Last updated Source: Gera Tools

What is hyperfocal distance?

The hyperfocal distance is the closest focus point at which objects out to infinity remain acceptably sharp. Focusing at the hyperfocal distance maximises depth of field: the near limit becomes half the hyperfocal distance and the far limit is infinity.

This generator builds a complete hyperfocal distance table for your kit: pick a sensor format, list your focal lengths, and get a grid of focus distances for every standard aperture. Focus at the listed distance and everything from half that distance to infinity is acceptably sharp — the classic landscape technique for front-to-back sharpness.

How it works

The hyperfocal distance H is:

H = f² / (N × c)

where f is the focal length in millimetres, N is the f-number (aperture), and c is the circle of confusion for your sensor in millimetres. The result is in millimetres; divide by 1000 for metres. The formula technically adds one focal length (H + f) for the true focus point, but at landscape distances f is negligible, so the simplified form is used throughout.

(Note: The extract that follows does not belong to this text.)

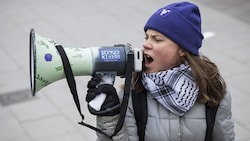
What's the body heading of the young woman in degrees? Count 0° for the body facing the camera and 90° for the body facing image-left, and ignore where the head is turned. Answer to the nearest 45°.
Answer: approximately 45°
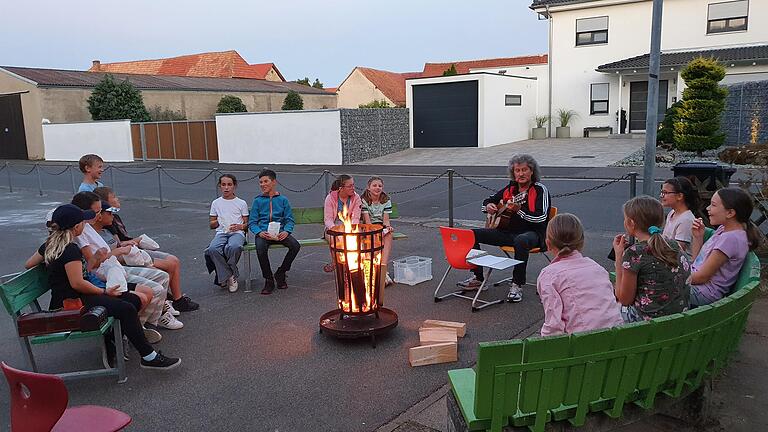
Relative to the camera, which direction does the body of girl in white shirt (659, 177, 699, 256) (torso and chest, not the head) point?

The circle of confusion scales with sensor size. This tool uses the common d/1500 standard:

FormatCoC (mm)
Full frame (36×24)0.029
APS-C (≈24×16)0.019
Micro Four Thirds0.015
1-inch0.011

Worked example

A 24mm lens at f/8 on full frame:

H = 24² / (8 × 0.029) = 576 / 0.232 ≈ 2483mm ≈ 2.5m

Focus at 2.5m and everything from about 1.25m to infinity is sharp. Stop down to f/11 and the hyperfocal distance shrinks to about 1.8m, pulling the near limit even closer.

Tips and notes

  • Smaller sensors have a smaller circle of confusion, which partly cancels their apparent extra depth of field — compare like for like using this table.
  • Beware diffraction: past roughly f/11 on APS-C or f/16 on full frame, overall sharpness can drop even as depth of field grows.
  • Print the generated grid and tape it to your tripod leg — it is faster than recalculating in the field.
  • Focus at the hyperfocal distance, not at infinity; focusing at infinity wastes the entire near half of your depth of field.